デンジャラスモーニング




「……う、んー?…おも、い…」



ズシリと身体全体に圧し掛かる重みで、目が覚めた。

ズキズキと痛む頭は、二日酔いだろうか?そう言えば昨夜はベポと無事仲直りが出来て、その後も延々と続いた宴で久しぶりに沢山お酒を飲んだ気がする。

でもその割には吐き気だとか気分の悪さはないなぁ…なんて呑気に目を瞬かせてから、やっと気付いた。


――何をって?

圧し掛かる重みの正体、視界いっぱいに広がる黄色と黒のコントラストですよ。


もしやと慌てて顔を上げた先には、思いの外丁寧に整えられた顎鬚。

恐る恐る顔を引いてぼやけた視界に焦点を合わせれば、やっぱりと言うかなんと言うか…そこには目を瞑るローさんの整った顔があった。



「…っな!!!」



何でローさんがいるの!ていうか何で一緒に寝てるの!?という私の叫びが、声になることは叶わなかった。

何故ならローさんの大きな手で鼻の穴もろとも息を塞がれたからだ。
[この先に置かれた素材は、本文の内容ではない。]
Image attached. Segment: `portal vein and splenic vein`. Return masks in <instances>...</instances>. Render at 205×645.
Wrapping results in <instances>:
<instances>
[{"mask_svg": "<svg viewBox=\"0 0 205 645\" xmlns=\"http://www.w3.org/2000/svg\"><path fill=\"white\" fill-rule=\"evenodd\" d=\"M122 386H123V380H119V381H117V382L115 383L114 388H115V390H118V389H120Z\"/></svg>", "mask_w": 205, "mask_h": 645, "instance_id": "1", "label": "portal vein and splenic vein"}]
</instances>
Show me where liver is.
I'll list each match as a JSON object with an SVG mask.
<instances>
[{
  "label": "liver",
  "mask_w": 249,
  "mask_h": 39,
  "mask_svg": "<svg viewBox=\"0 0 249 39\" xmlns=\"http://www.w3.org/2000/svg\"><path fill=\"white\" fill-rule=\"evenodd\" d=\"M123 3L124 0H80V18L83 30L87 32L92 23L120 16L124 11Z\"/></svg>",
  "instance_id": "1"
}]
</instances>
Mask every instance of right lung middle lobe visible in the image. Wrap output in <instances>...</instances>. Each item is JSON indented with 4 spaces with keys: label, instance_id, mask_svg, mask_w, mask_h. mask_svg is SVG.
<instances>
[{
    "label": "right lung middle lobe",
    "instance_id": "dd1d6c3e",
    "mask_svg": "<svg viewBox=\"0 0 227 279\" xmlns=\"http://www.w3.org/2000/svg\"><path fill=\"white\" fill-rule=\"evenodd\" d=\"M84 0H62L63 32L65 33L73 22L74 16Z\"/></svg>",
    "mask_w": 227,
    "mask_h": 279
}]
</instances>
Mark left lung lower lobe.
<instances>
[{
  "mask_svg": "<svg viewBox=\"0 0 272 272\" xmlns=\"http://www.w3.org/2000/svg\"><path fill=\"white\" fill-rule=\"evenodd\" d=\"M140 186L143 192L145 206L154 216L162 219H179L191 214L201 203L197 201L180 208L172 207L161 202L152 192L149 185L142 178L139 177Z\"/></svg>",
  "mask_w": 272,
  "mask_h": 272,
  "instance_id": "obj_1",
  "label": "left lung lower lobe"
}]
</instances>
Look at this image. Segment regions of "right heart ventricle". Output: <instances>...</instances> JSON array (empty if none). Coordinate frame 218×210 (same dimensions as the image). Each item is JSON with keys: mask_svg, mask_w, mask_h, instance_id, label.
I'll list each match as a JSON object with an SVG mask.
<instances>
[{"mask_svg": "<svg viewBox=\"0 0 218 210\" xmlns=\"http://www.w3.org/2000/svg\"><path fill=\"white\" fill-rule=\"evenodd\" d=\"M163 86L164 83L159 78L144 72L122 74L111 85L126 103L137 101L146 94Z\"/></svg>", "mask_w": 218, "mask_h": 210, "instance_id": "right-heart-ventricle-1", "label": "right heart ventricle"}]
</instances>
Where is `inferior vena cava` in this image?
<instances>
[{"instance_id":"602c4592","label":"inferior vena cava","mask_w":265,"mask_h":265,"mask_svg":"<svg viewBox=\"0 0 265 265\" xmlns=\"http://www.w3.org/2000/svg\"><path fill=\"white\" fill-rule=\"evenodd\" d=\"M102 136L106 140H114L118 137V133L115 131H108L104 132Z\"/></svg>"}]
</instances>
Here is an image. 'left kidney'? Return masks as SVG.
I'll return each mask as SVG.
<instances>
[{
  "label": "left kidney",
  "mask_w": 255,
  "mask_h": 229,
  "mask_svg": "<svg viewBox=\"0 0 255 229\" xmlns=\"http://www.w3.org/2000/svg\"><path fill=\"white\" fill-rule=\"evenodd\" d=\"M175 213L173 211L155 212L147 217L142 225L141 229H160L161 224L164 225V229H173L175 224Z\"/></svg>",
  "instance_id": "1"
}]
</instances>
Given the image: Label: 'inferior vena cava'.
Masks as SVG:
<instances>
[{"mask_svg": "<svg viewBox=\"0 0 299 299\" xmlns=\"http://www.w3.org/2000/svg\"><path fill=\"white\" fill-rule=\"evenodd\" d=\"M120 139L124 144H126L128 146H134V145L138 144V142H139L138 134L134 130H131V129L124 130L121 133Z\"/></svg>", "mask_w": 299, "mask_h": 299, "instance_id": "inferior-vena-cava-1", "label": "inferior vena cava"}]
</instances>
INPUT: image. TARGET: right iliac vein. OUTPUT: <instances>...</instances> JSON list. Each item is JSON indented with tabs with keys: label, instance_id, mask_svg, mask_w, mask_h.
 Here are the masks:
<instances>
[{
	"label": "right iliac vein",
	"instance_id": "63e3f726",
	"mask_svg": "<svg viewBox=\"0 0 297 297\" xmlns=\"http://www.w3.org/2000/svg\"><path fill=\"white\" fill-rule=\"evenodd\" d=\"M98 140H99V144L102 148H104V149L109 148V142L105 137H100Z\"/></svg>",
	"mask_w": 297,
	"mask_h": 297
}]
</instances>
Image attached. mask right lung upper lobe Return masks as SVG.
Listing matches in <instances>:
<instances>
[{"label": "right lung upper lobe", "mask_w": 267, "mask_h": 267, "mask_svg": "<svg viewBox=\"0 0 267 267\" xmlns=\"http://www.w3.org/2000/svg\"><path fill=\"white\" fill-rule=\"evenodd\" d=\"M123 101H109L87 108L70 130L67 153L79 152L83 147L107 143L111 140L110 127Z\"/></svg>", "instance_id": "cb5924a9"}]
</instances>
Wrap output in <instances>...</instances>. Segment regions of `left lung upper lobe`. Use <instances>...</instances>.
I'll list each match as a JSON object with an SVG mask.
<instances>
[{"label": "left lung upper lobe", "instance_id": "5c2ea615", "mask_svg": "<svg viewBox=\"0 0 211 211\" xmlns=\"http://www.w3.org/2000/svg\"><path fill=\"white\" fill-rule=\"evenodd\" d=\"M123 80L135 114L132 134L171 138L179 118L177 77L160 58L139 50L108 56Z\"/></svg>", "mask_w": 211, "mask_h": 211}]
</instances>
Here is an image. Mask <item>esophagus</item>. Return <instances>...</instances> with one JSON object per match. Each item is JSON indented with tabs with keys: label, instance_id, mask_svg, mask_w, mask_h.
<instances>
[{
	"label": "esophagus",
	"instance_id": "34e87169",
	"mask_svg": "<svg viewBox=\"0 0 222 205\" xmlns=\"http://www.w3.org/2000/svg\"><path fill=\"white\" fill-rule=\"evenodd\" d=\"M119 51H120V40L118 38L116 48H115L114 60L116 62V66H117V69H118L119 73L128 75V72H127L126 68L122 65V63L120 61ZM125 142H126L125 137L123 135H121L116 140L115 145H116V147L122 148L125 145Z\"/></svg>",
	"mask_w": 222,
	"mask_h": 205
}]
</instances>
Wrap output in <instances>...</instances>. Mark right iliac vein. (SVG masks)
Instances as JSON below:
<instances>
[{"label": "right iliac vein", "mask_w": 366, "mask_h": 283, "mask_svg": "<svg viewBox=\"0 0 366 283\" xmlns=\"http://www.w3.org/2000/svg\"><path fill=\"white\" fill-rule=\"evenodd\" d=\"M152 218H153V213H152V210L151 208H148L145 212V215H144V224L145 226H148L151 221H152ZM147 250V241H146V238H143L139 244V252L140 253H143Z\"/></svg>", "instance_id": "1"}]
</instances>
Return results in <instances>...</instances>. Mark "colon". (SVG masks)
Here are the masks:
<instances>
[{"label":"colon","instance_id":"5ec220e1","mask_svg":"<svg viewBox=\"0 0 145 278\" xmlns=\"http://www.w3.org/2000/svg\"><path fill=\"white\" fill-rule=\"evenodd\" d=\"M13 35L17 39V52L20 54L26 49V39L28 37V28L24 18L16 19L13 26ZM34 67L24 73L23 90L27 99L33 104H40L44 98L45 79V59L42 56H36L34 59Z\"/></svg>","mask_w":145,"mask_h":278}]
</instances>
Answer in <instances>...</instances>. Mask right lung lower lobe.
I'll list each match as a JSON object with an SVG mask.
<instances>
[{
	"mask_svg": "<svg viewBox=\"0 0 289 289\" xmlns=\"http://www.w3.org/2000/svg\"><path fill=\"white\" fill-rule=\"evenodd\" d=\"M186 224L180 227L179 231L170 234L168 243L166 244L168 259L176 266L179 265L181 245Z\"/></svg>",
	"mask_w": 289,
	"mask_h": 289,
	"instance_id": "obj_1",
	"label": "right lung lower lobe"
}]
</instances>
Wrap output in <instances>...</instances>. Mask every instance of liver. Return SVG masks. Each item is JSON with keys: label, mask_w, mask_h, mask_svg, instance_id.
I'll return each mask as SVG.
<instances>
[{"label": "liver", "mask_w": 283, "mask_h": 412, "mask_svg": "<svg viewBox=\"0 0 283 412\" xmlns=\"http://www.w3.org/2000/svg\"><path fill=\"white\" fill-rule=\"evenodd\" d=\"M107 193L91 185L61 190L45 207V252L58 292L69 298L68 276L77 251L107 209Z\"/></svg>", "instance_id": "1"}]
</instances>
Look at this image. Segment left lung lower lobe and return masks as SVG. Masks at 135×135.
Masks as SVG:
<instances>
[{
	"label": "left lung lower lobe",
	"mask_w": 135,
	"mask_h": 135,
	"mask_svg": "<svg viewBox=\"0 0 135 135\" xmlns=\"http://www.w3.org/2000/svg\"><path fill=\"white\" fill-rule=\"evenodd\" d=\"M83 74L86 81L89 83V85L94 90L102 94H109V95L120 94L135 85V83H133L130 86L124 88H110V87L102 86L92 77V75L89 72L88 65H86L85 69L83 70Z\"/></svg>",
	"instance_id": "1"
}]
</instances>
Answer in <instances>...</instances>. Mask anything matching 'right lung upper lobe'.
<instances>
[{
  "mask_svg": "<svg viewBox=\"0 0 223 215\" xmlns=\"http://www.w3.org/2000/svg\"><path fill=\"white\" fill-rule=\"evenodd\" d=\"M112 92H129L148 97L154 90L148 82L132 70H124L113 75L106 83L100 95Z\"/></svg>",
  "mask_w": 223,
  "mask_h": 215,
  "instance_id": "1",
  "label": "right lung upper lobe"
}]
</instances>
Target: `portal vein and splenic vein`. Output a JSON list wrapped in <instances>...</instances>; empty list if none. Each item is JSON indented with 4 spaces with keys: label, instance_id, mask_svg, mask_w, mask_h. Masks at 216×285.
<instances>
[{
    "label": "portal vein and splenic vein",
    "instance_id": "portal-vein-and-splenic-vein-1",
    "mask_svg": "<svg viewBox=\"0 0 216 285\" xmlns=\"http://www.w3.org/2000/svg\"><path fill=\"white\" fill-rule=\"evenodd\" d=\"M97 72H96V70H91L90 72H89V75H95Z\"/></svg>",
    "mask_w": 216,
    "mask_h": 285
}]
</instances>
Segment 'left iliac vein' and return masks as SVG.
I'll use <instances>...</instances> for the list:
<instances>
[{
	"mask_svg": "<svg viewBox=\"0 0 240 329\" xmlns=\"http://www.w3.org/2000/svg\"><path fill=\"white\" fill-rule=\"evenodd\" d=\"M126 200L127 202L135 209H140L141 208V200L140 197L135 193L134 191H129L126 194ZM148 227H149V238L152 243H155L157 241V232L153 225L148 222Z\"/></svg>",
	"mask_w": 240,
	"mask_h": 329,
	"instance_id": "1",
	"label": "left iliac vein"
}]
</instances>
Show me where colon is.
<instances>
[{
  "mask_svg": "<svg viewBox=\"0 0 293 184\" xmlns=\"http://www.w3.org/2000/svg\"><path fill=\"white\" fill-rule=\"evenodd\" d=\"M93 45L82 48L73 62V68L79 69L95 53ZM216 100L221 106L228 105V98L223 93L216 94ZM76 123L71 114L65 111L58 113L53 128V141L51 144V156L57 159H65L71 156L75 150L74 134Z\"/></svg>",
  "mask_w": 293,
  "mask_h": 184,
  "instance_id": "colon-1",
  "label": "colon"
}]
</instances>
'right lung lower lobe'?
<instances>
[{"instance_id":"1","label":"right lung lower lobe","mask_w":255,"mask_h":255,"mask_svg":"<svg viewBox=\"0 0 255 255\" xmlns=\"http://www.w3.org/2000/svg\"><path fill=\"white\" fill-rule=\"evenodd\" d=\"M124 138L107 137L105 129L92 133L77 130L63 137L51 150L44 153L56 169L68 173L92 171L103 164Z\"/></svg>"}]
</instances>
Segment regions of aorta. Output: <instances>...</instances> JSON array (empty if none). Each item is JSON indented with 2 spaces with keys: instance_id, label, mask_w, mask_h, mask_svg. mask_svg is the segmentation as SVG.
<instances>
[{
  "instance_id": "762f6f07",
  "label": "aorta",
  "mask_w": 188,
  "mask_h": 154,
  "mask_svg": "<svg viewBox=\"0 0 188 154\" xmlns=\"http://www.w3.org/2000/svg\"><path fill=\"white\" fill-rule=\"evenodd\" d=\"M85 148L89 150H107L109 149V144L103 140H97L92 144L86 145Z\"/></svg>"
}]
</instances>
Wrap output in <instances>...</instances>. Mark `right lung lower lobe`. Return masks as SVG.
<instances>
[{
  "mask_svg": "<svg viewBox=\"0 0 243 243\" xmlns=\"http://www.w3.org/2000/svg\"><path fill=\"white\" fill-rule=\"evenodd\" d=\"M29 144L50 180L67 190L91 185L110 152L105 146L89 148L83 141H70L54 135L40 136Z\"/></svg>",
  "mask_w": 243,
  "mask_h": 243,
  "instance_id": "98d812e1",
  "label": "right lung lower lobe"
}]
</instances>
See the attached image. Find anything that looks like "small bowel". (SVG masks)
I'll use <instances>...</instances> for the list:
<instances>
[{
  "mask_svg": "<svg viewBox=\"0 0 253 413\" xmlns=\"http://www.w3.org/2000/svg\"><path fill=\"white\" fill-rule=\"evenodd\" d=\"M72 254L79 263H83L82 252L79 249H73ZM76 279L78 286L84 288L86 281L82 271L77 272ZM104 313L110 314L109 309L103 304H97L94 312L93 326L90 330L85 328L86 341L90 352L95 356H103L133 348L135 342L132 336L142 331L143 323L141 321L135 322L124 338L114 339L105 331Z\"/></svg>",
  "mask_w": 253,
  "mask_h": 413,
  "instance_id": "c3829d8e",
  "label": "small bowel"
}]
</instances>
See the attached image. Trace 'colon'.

ちょ、死ぬ…!



「黙れ、朝っぱらからうるせェ」


「ふんぐー!んん"ー!」



力の入らない手でペチペチと胸板を叩けば、舌打ち混じりにやっと手を放してくれた。…いやいや、舌打ちしたいのこっちだからね!



「お前、意外と抱き心地いいよな」


「…は?てか、え?ちょ…やっ!」



意外と筋肉のついている逞しい片腕で抱き込まれた身体は、見事に身動きが取れない。その体勢をいいことに、身体のラインを確かめるように這う手のひら。



「ちょちょ、ちょーっと待った!」


「待ったナシだ」


「いやいやいや、ローさ…んっ!」


「寝てる間に襲われなかっただけ感謝しろ」


「ちょ、襲おうとしてたんかい!」



渾身の力を込めて押し返す胸板と、容赦なく距離を縮めてくるニヤリと厭らしく歪んだ顔。必死の力比べは両手首をベッドに縫い付けられ、呆気なく終了。

そのままぺろりと首筋を舐められて、思わず奇声を発したのはやむを得ないと思う。



「ひぃぎゃぁあっ、うあッ…ちょ!」


「……お前な、ムードってもんを考えろ」


「いやいや、ローさんは常識ってもんを考えて下さい!てか昨日ッ…あああ味見は冗談って…!!」


「……ハァ……萎えた…」


「はぁああ?何その、完全に私が悪いみたいな雰囲気…!」



寝起きでいきなりセクハラ行為を受けたと思ったらこの態度か…!信じらんない。ていうか凄いムカつく。何か勝手に盛り上がって襲ってきといて、もう既に自分はベッドから出てチャッチャと着替えてたりするとこもムカつく!!

(いや、決して襲われたかったワケじゃなくて…!)

いくら船長だからってイケメンだからって、ちょっと調子に乗りすぎなんじゃない!?そう思って鼻息荒く飛び起きれば。



「っへぶ…!!」


「その貧相な身体、つなぎで隠して布団から出て来い」


「いったぁあ〜…って、…へ?」



いきなり顔面に直撃した白い何かが、ボトリと布団の上に落ちる。そのまま視線を落とせば視界に入ってくるのはキャミソール一枚のほぼ半裸状態の上半身。



「…ぎ、ぎゃぁあああぁあぁああ!!」



自分でもベタだとは思ったけど、思わず胸の前で両腕をクロスして叫ばざるを得なかった。